Images capturing swarms of gidgee bugs across cattle stations in North West Queensland were posted to social media this week.
Facebook posts from Cheri Stanger and Maree Balmain showed an influx of bugs around the homestead of their cattle stations near Julia Creek.
At Cowan Downs Station, Ms Stanger said there had been an influx of insects for a few weeks and they had made their way into her house, which she was cleaning up most mornings.
"I have noticed them anywhere there is light, they come in swarms and have an awful odour," she said.
Meanwhile at Carrum Station, Ms Balmain's daughter Elsie was enjoying the bugs a little too much.
"She ate some but she worked out pretty quickly the taste awful!" Ms Balmain said.
"They're the most disgusting animals!

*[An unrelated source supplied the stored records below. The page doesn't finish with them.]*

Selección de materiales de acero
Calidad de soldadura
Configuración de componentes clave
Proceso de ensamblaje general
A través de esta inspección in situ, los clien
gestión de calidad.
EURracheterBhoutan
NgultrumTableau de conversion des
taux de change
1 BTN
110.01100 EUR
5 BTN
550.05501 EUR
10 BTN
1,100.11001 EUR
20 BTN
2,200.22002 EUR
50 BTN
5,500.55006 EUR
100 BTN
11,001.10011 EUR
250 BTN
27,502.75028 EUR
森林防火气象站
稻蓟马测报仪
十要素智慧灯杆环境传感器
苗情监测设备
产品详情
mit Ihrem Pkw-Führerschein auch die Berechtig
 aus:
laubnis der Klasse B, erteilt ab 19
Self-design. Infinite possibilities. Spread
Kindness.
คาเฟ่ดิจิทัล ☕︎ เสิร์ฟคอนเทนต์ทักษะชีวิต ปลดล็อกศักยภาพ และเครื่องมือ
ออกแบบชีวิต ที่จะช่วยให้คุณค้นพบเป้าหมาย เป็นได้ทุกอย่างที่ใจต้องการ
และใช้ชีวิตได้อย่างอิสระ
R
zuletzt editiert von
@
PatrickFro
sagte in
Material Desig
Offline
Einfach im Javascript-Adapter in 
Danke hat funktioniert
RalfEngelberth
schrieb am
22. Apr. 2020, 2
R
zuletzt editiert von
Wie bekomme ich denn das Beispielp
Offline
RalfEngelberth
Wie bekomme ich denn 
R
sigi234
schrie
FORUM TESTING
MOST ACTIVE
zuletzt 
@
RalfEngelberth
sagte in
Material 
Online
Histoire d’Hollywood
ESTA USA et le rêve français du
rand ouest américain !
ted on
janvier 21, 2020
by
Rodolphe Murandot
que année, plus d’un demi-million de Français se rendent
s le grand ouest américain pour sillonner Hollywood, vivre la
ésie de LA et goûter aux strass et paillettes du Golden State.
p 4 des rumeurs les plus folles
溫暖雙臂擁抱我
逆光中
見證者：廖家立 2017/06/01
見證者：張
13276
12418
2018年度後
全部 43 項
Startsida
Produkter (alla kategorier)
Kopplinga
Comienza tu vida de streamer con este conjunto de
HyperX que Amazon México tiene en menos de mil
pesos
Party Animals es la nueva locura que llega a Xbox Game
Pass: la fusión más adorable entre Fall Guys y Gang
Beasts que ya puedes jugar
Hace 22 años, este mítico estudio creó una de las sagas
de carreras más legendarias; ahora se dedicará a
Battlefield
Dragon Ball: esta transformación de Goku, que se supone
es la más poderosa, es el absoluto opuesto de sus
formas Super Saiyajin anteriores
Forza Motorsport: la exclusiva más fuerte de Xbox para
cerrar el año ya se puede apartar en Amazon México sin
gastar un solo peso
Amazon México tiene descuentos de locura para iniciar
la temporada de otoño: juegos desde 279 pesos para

Even Elsie knows not to eat them now."
Director of entomology at the Queensland Museum Dr Christine Lambkin, said after rain in February and warm conditions following, the conditions were just right for the insects to reach maturity and start flying.
"These masses are because after the rain the previous eggs hatched, have eaten and moulted at least three times and then moulted to adult forms," Dr Lambkin said.
"These adults will now mate and lay eggs. Those eggs will probably wait until spring to hatch (if conditions are right then."
Gidgee bugs are not generally classed as a pest but can cause damage to crops or pastures.